In operation, the material to be heated is loaded onto the perforate mesh 6 and a low voltage high current (generally up to 20,000 A although greater in some circumstances) derived from the transformer 1 is passed through the perforate mesh 6. Resistive heating of the mesh 6 results in heating of the material. For material which is to be melted, heating of solid portions of the material continues until those portions are sufficiently liquid to pass through the perforations of the mesh 6 and into the collection container 11. It will be appreciated that the residence time for which material is in thermal contact with the heated mesh 6 is relatively short so that burning of the material is substantially prevented.

Independant control of the flow rate from the mesh and the temperatue of material delivered from the mesh may be provided for by varying the current supplied to the mesh 6 and the shape of the mesh 6.

For instance, in Figure 2 there is shown a flexible mesh 6 which is elongated compared with that shown in Figure 1. Consequently, melted material has a tendency to run along the mesh, remaining in contact for longer than it would do with the mesh shown in Figure 1 and thus reaching a higher temperature before eventually running off. Adjustable bars 15 are provided to allow for the variation of the shape of the mesh 6. Conversely, increasing the current to the mesh 6 will increase the rate of melting and therefore the flow rate.
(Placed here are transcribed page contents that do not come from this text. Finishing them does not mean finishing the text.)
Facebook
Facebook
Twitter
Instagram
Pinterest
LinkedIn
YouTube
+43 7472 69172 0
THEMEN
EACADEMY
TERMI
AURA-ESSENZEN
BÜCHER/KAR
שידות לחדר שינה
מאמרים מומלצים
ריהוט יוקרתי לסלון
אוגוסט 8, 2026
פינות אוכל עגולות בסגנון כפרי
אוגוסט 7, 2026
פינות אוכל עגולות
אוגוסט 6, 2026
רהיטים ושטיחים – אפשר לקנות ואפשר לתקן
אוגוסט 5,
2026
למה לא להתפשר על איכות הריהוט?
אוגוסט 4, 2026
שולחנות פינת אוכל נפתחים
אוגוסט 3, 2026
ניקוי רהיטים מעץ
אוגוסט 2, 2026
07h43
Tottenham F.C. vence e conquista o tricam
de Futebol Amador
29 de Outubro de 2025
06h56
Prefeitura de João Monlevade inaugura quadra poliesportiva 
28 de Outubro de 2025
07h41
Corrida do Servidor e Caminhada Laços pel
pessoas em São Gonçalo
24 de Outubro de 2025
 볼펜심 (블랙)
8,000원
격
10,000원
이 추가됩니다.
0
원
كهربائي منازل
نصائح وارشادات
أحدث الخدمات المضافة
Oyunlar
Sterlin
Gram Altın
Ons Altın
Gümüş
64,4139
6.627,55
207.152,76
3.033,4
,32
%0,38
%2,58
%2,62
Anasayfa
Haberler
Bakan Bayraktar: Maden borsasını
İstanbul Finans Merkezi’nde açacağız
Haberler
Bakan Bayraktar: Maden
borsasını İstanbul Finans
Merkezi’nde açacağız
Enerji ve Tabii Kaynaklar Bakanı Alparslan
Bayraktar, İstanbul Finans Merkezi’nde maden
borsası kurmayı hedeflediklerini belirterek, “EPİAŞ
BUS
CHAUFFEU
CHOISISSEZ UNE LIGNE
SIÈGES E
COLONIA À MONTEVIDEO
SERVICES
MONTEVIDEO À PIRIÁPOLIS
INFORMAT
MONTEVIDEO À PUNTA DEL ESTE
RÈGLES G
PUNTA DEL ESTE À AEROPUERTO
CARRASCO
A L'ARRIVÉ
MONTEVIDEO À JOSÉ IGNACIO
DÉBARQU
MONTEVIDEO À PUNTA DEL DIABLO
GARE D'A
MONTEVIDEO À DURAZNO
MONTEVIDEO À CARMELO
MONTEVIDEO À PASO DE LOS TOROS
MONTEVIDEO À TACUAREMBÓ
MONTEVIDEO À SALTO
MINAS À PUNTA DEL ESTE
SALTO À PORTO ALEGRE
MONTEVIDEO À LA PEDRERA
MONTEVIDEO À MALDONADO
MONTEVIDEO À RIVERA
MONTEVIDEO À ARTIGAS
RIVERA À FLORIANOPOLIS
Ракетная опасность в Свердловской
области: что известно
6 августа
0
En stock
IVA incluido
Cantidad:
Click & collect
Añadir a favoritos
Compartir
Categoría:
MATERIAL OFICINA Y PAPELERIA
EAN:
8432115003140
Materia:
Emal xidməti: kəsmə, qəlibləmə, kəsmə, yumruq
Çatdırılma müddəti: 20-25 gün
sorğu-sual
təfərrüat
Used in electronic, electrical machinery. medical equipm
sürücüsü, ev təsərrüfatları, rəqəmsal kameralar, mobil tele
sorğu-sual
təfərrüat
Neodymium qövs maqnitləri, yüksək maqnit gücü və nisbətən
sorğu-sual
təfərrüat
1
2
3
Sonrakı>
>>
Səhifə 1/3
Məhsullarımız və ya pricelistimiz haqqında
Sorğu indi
In addition, varying the temperature of material delivered may also be achieved by changing the arrangement or material of the mesh.

Generally, material is gravity fed towards the mesh 6 although a varitey of pressure applying devices, such as pneumatic rams, may also be utilised when necessary.

In addition, some circumstances may require the provision of means for scraping unwanted material from the mesh 6 in particular from the underside of the mesh 6. This may be the case when very viscous liquids are being heated or when solid materials are being heated to the point at which they are only just beginning to melt.

Claims (7)

CLAIMS:

1. Heating apparatus for heating material comprising perforate means adapted to receive material to be heated and means to heat the perforate means to heat said material received thereby.

2. Heating apparatus as claimed in Claim 1 wherein the perforate means is arranged to be resistively heated and the means to heat is arranged to supply electrical current to flow in the perforate means.

3. Heating apparatus as claimed in either Claim 1 or Claim 2 wherein the perforate and the means to heat are arranged to cause heated material to flow through the perforate means at a predetermined temperature and/or flow rate.

4. Heating apparatus as claimed in Claim 3 wherein the perforate means is flexible and there is provided means to arrange the perforated means into a predetermined shape.

5. Heating apparatus as claimed in any preceding claim further comprising supply means supplying material to said perforate means and being adapted to apply predetermined pressure on said material towards the perforate means.

6. Heating apparatus as claimed in any preceding claim further comprising scraping means adapted to remove adhering material which has passed through the perforate means.

7. Heating apparatus as claimed in any preceding claim wherein the perforate means is one of the following: perforate sheet; expanded metal sheet; cross wire screen; wire mesh screen; rod or wire arrangement with no cross connections.